__WHAT YOU ARE ASKED TO DO__
Scan the entries below for the word "gäller" and copy every line where it turns up.

__PROVIDED DATA__
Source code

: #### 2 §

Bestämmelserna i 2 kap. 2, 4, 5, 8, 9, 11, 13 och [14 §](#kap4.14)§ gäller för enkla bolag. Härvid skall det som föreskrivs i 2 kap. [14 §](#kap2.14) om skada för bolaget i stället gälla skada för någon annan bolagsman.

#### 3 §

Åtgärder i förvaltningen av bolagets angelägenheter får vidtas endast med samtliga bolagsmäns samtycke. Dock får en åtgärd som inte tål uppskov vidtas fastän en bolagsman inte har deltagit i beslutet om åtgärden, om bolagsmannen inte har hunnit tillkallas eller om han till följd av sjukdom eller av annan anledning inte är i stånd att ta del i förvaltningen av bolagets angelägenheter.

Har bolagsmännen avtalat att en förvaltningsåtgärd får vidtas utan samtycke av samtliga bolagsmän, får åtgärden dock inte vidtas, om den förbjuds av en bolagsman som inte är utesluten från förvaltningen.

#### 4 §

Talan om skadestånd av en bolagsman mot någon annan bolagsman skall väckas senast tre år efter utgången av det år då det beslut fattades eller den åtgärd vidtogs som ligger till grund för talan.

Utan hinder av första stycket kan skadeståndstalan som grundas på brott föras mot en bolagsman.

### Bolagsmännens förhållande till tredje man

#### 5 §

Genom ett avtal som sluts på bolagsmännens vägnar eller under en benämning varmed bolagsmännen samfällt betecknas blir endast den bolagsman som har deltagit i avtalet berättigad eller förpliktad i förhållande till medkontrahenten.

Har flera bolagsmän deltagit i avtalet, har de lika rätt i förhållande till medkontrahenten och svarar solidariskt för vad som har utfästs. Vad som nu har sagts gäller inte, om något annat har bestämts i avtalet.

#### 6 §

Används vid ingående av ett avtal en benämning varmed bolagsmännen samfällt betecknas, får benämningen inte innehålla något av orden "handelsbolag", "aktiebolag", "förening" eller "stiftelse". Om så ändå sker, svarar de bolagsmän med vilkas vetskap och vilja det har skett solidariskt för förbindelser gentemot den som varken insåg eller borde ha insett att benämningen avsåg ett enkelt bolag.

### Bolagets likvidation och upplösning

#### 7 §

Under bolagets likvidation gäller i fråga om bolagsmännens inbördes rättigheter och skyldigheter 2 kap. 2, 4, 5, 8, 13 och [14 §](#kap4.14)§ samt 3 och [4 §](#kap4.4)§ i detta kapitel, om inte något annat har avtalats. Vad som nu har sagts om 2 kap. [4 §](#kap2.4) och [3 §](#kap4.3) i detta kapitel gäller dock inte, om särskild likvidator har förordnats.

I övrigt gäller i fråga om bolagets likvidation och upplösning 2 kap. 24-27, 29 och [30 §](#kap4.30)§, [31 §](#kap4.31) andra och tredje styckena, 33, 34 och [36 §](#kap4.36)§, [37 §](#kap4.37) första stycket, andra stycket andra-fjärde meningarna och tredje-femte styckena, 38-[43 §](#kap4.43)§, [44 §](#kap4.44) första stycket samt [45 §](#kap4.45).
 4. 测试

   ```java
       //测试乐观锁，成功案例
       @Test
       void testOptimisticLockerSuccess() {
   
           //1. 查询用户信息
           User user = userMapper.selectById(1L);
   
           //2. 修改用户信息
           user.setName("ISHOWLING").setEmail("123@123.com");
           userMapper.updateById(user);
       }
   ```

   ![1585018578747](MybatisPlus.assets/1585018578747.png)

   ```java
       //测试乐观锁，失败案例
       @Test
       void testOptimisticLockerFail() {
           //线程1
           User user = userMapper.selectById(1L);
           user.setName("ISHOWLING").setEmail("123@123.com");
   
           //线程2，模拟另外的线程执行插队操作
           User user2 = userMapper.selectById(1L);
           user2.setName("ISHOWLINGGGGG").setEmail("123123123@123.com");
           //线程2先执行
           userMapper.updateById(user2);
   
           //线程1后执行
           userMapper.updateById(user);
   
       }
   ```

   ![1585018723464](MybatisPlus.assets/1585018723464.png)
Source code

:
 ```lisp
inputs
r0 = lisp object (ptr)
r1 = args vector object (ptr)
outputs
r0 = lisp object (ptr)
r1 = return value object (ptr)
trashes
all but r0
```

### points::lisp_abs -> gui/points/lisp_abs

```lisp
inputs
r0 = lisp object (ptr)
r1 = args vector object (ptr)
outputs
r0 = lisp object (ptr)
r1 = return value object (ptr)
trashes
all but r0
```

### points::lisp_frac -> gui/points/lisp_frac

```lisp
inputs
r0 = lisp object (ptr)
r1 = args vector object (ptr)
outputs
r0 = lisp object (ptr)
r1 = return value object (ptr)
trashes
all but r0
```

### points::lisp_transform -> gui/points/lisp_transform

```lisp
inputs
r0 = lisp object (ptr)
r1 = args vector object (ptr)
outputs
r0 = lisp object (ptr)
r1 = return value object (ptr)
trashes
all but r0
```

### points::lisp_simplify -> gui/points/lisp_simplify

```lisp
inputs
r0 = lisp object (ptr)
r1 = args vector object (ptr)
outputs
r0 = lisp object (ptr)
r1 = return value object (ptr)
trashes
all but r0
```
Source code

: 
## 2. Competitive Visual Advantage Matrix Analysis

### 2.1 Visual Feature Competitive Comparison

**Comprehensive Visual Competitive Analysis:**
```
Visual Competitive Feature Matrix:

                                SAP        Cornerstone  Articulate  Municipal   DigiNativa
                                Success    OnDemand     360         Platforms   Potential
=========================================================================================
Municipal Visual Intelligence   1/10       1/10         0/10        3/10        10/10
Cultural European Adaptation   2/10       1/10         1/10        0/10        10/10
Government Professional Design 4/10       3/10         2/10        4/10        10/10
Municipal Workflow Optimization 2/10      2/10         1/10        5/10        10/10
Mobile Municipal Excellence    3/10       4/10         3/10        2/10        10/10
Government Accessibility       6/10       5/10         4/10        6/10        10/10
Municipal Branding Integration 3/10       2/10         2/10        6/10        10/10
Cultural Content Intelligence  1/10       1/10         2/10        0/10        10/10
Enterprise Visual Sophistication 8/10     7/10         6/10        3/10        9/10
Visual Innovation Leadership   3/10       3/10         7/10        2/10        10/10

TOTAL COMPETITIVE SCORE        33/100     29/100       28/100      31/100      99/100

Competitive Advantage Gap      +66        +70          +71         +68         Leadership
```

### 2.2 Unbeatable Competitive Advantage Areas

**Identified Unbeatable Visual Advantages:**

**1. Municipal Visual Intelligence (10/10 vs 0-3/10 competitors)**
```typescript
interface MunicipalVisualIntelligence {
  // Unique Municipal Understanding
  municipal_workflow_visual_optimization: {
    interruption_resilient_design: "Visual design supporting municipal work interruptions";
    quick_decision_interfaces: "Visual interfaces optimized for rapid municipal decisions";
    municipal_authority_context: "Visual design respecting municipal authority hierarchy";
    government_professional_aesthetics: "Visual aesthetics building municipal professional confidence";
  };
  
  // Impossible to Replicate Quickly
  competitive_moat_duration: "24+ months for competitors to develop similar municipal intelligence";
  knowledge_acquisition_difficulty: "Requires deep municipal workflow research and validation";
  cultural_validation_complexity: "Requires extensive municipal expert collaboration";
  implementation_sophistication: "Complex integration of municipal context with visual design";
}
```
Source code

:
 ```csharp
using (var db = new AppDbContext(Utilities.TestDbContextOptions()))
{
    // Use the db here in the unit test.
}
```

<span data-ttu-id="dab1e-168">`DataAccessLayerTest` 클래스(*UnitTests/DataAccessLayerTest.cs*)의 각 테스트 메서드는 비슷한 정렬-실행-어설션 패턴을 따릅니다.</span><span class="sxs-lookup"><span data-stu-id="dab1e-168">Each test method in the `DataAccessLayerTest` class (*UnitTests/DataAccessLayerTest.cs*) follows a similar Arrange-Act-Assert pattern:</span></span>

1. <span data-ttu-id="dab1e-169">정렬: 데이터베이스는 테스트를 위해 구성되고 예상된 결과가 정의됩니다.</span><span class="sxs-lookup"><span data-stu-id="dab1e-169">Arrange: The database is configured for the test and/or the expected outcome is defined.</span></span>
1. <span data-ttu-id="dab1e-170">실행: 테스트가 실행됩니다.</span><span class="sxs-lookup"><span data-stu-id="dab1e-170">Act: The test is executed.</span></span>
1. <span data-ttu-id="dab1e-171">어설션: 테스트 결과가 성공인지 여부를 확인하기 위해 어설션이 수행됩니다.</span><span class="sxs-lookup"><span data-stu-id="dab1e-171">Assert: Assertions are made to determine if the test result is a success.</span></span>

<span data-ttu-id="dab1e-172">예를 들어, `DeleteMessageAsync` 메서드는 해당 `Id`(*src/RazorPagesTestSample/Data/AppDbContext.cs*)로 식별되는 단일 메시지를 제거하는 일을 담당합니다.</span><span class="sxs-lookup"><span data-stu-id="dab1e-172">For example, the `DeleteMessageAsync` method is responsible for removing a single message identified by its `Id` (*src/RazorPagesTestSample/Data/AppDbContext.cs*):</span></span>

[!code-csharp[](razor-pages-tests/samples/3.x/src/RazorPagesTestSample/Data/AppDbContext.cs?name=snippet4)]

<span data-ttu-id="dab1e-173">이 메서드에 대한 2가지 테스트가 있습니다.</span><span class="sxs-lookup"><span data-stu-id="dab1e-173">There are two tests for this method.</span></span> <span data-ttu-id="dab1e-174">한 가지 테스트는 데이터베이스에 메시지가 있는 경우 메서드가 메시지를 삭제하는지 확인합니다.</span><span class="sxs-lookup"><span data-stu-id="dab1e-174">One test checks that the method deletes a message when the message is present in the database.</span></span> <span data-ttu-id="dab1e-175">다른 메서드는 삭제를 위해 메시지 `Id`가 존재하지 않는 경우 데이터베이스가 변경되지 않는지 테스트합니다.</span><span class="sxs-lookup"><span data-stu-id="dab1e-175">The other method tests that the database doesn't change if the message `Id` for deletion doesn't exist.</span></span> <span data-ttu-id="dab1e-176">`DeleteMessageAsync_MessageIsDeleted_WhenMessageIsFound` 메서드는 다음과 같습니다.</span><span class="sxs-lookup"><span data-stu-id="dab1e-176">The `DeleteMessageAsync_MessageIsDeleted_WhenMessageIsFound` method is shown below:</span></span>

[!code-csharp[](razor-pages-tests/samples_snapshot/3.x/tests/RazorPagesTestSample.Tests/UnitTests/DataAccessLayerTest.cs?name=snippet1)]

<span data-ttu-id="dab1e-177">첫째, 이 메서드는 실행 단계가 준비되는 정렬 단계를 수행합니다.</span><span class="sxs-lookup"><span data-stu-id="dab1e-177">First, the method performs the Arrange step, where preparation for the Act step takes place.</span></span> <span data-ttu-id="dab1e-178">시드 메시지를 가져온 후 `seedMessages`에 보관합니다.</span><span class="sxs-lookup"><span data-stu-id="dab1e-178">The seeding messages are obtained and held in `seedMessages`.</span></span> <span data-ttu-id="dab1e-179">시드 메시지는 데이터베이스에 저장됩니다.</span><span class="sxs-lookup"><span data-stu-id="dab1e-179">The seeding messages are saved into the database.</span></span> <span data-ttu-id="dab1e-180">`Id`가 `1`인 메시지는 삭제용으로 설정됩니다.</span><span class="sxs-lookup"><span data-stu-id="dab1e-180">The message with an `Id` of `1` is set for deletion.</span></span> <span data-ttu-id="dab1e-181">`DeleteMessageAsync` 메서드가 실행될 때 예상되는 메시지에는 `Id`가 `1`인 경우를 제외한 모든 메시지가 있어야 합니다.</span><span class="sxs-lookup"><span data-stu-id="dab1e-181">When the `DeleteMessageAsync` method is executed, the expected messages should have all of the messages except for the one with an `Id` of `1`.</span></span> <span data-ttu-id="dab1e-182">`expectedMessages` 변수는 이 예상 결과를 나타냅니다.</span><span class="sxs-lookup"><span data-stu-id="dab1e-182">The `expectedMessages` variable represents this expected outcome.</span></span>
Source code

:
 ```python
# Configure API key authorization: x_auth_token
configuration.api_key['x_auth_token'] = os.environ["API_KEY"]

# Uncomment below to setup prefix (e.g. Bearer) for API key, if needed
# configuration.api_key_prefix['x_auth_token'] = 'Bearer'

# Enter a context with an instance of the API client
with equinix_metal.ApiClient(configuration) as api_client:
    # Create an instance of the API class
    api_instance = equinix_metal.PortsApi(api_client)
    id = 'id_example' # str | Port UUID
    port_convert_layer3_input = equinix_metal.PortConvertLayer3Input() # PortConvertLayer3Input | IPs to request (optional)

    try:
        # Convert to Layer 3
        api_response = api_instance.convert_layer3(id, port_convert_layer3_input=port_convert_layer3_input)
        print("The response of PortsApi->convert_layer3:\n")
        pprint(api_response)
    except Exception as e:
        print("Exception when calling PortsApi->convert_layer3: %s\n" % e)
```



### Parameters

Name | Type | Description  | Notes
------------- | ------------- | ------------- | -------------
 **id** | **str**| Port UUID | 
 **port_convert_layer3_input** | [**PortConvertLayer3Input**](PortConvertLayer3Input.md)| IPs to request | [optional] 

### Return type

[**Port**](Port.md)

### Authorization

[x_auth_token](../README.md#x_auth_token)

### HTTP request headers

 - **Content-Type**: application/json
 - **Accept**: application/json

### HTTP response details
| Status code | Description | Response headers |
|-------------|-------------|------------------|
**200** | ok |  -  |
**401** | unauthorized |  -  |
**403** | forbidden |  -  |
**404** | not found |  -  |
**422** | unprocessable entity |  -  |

__REPLY TO THE TASK__
Bestämmelserna i 2 kap. 2, 4, 5, 8, 9, 11, 13 och [14 §](#kap4.14)§ gäller för enkla bolag. Härvid skall det som föreskrivs i 2 kap. [14 §](#kap2.14) om skada för bolaget i stället gälla skada för någon annan bolagsman.
Har flera bolagsmän deltagit i avtalet, har de lika rätt i förhållande till medkontrahenten och svarar solidariskt för vad som har utfästs. Vad som nu har sagts gäller inte, om något annat har bestämts i avtalet.
Under bolagets likvidation gäller i fråga om bolagsmännens inbördes rättigheter och skyldigheter 2 kap. 2, 4, 5, 8, 13 och [14 §](#kap4.14)§ samt 3 och [4 §](#kap4.4)§ i detta kapitel, om inte något annat har avtalats. Vad som nu har sagts om 2 kap. [4 §](#kap2.4) och [3 §](#kap4.3) i detta kapitel gäller dock inte, om särskild likvidator har förordnats.
I övrigt gäller i fråga om bolagets likvidation och upplösning 2 kap. 24-27, 29 och [30 §](#kap4.30)§, [31 §](#kap4.31) andra och tredje styckena, 33, 34 och [36 §](#kap4.36)§, [37 §](#kap4.37) första stycket, andra stycket andra-fjärde meningarna och tredje-femte styckena, 38-[43 §](#kap4.43)§, [44 §](#kap4.44) första stycket samt [45 §](#kap4.45).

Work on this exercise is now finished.